═════ TEKS YANG DIBERIKAN ═════
JAKARTA, indeks.co.id — 10 Januari 2025
Oleh : Laksda TNI (Purn) Soleman B. Ponto. ST, SH, MH, CPM, CPARB*)
1. Dasar Hukum yang Mengatur Yurisdiksi Peradilan Militer
a. Pasal 24 Ayat (2) UUD 1945
“Kekuasaan kehakiman dilakukan oleh sebuah Mahkamah Agung dan badan peradilan yang berada di bawahnya dalam lingkungan peradilan umum, peradilan agama, peradilan militer, dan peradilan tata usaha negara.”
Implikasi:
UUD 1945 secara tegas membedakan yurisdiksi masing-masing peradilan, termasuk peradilan militer untuk mengadili anggota TNI. Memaksakan proses hukum prajurit TNI di peradilan umum jelas bertentangan dengan konstitusi karena melanggar pembagian kekuasaan kehakiman yang telah diatur.
═════
» SOAL A: Susun sebagai daftar bernomor semua baris data titik lintas tampilan, mulai dari baris yang memuat "pose: elev=165.5 azim=237.6" sampai baris terakhir data, tanpa baris kosong. Jangan sertakan gambar dalam jawaban.
Teks di atas dan baris-baris data berikut berasal dari sumber yang berbeda.
═════ DATA HASIL EKSTRAKSI ═════
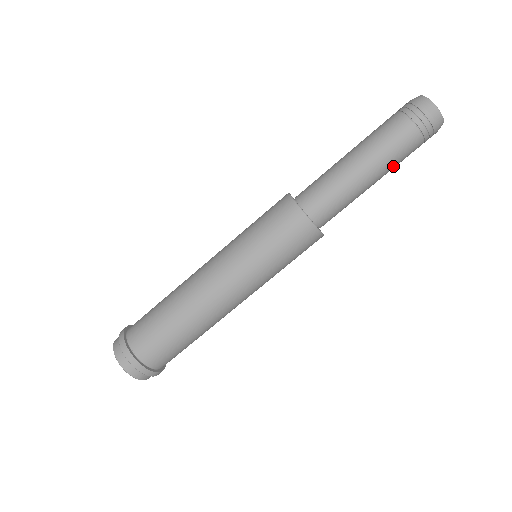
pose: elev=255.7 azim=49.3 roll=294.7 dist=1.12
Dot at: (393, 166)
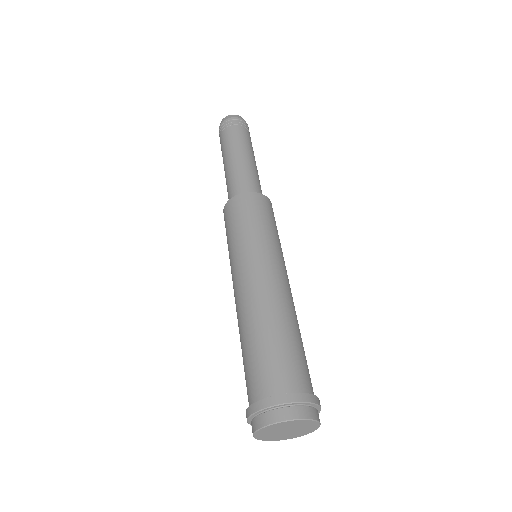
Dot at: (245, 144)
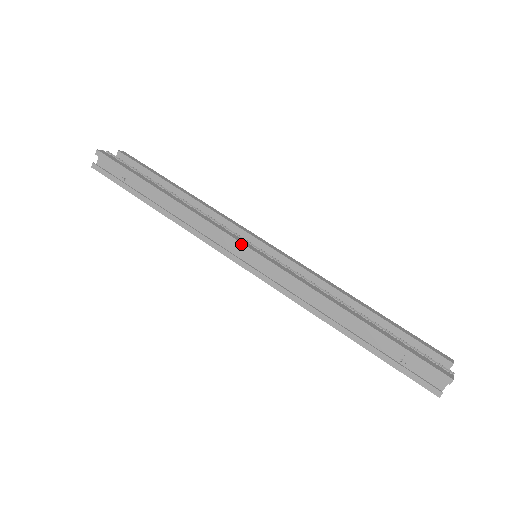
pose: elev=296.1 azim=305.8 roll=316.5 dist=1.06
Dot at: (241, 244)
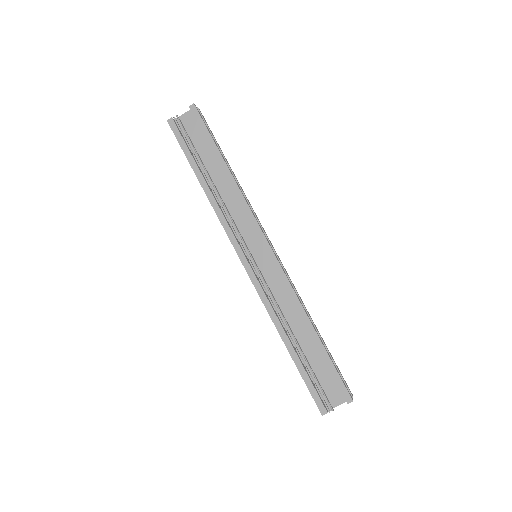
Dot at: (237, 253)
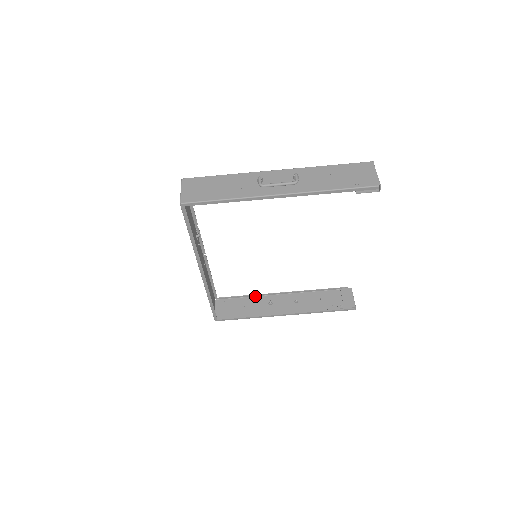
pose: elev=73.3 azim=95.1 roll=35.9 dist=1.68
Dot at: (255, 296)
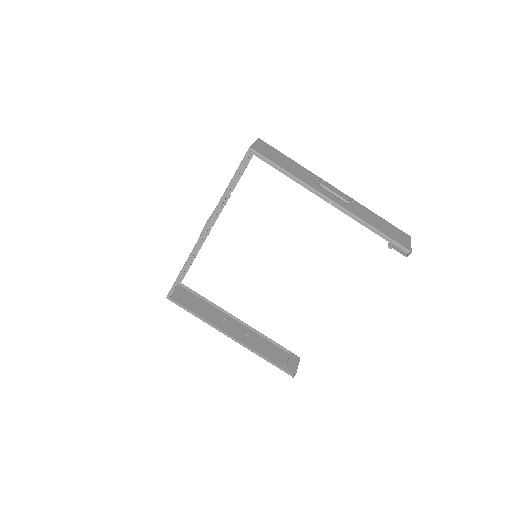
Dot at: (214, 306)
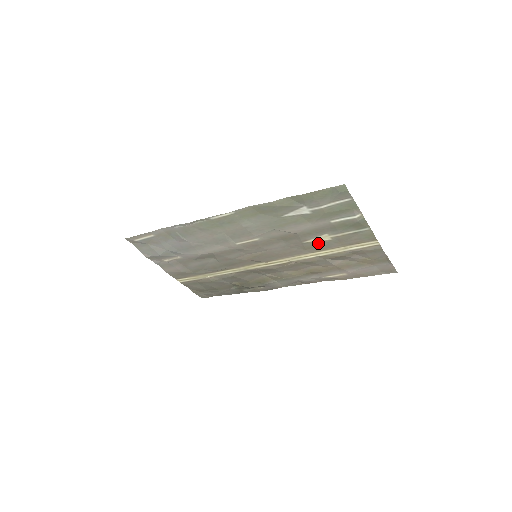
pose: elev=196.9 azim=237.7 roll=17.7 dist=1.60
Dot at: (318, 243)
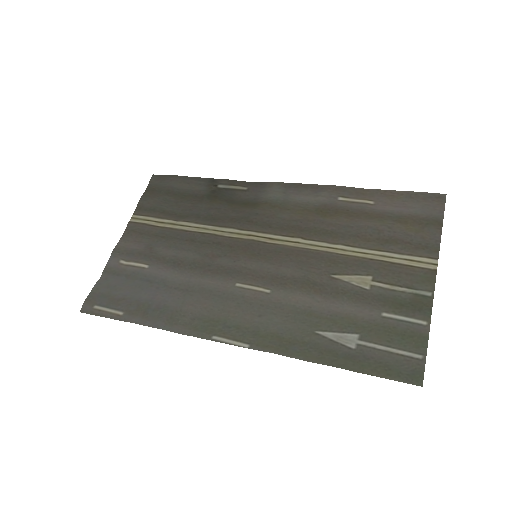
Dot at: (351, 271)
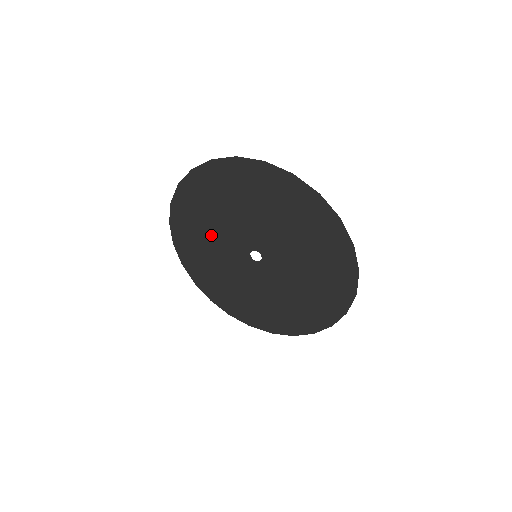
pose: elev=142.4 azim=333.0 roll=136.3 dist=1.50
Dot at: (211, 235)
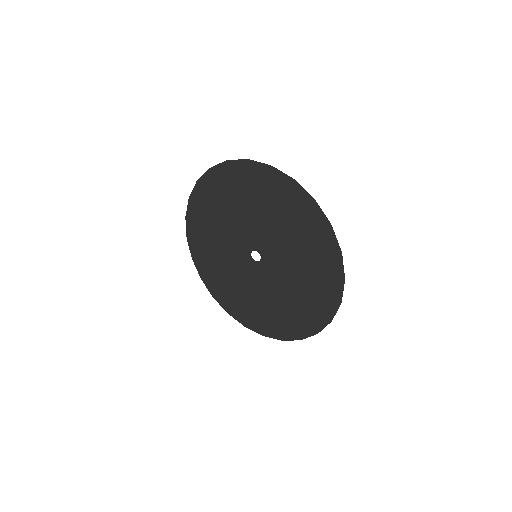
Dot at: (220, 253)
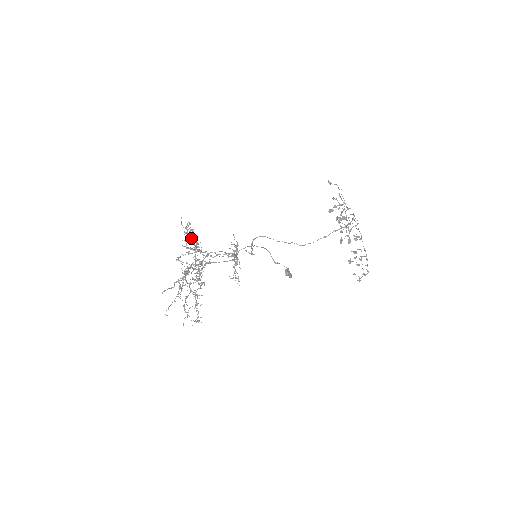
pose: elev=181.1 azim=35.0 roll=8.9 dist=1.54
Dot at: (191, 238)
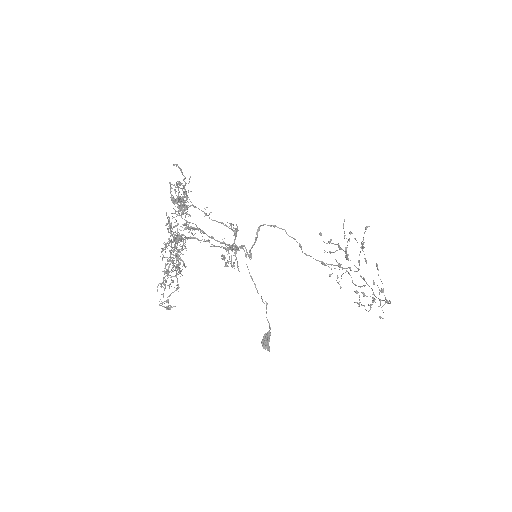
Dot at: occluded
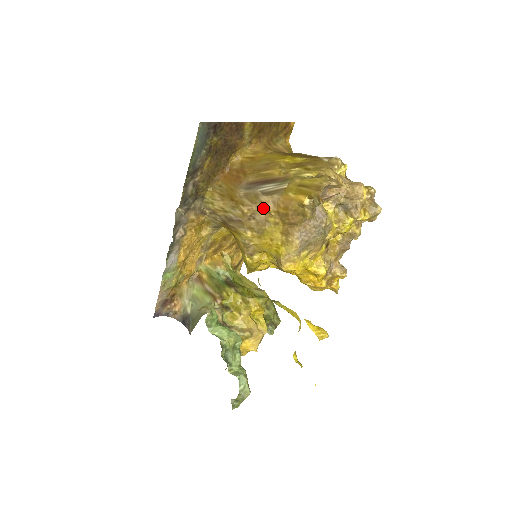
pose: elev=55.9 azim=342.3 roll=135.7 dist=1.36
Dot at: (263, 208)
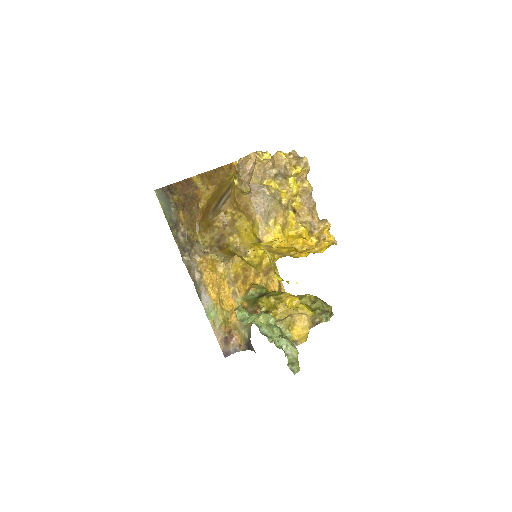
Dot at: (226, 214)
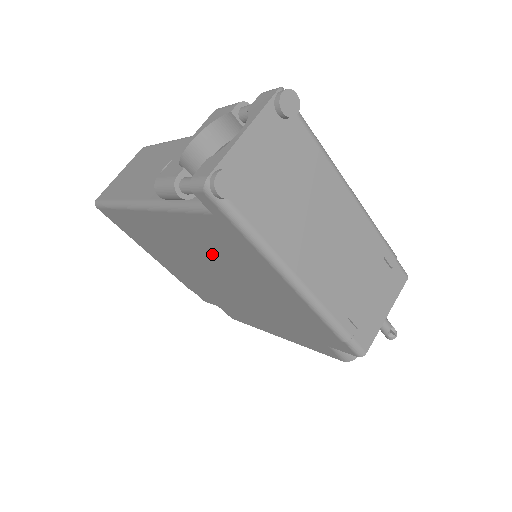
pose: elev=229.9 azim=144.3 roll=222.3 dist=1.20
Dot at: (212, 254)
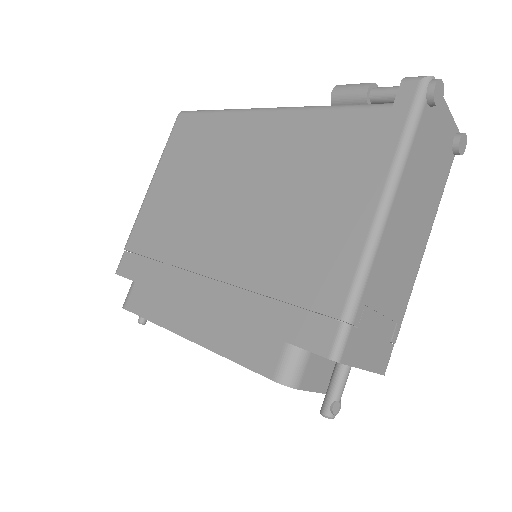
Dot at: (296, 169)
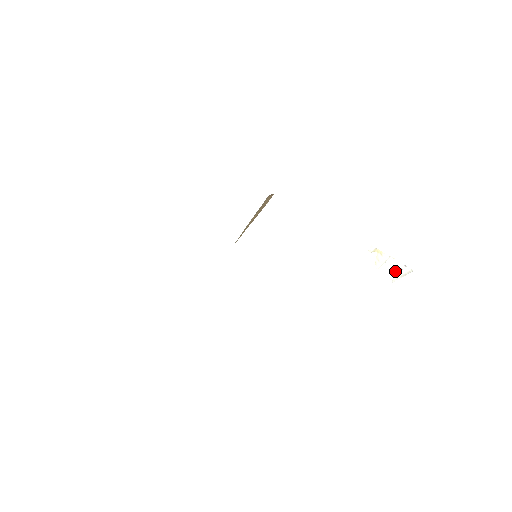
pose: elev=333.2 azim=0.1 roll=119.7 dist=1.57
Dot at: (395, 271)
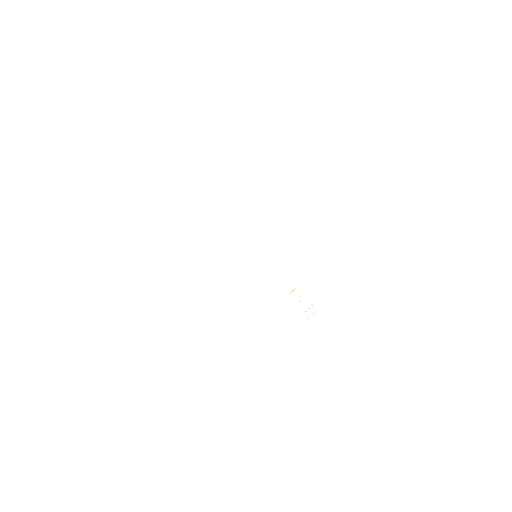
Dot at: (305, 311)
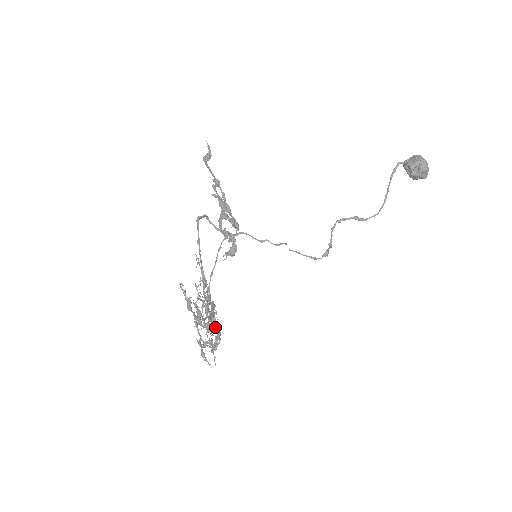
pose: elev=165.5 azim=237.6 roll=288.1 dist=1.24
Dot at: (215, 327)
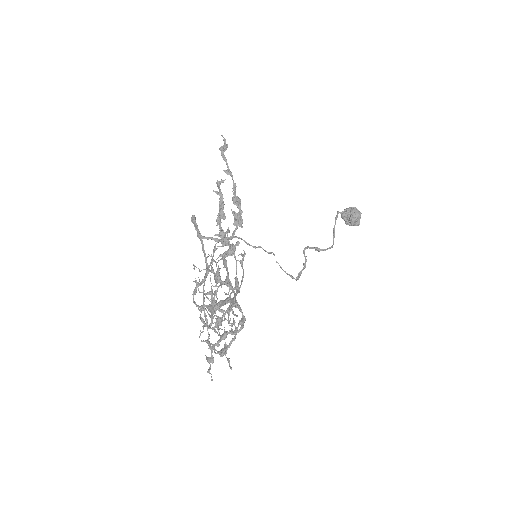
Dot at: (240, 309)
═════
» SOAL B: Kembalikan teks tentang yurisdiksi peradilan militer secara utuh, kata demi kata tanpa perubahan apa pun.

» JAWABAN BENAR A:
1. pose: elev=165.5 azim=237.6 roll=288.1 dist=1.24
2. Dot at: (215, 327)
3. Dot at: (240, 309)

» JAWABAN BENAR B:
JAKARTA, indeks.co.id — 10 Januari 2025
Oleh : Laksda TNI (Purn) Soleman B. Ponto. ST, SH, MH, CPM, CPARB*)
1. Dasar Hukum yang Mengatur Yurisdiksi Peradilan Militer
a. Pasal 24 Ayat (2) UUD 1945
“Kekuasaan kehakiman dilakukan oleh sebuah Mahkamah Agung dan badan peradilan yang berada di bawahnya dalam lingkungan peradilan umum, peradilan agama, peradilan militer, dan peradilan tata usaha negara.”
Implikasi:
UUD 1945 secara tegas membedakan yurisdiksi masing-masing peradilan, termasuk peradilan militer untuk mengadili anggota TNI. Memaksakan proses hukum prajurit TNI di peradilan umum jelas bertentangan dengan konstitusi karena melanggar pembagian kekuasaan kehakiman yang telah diatur.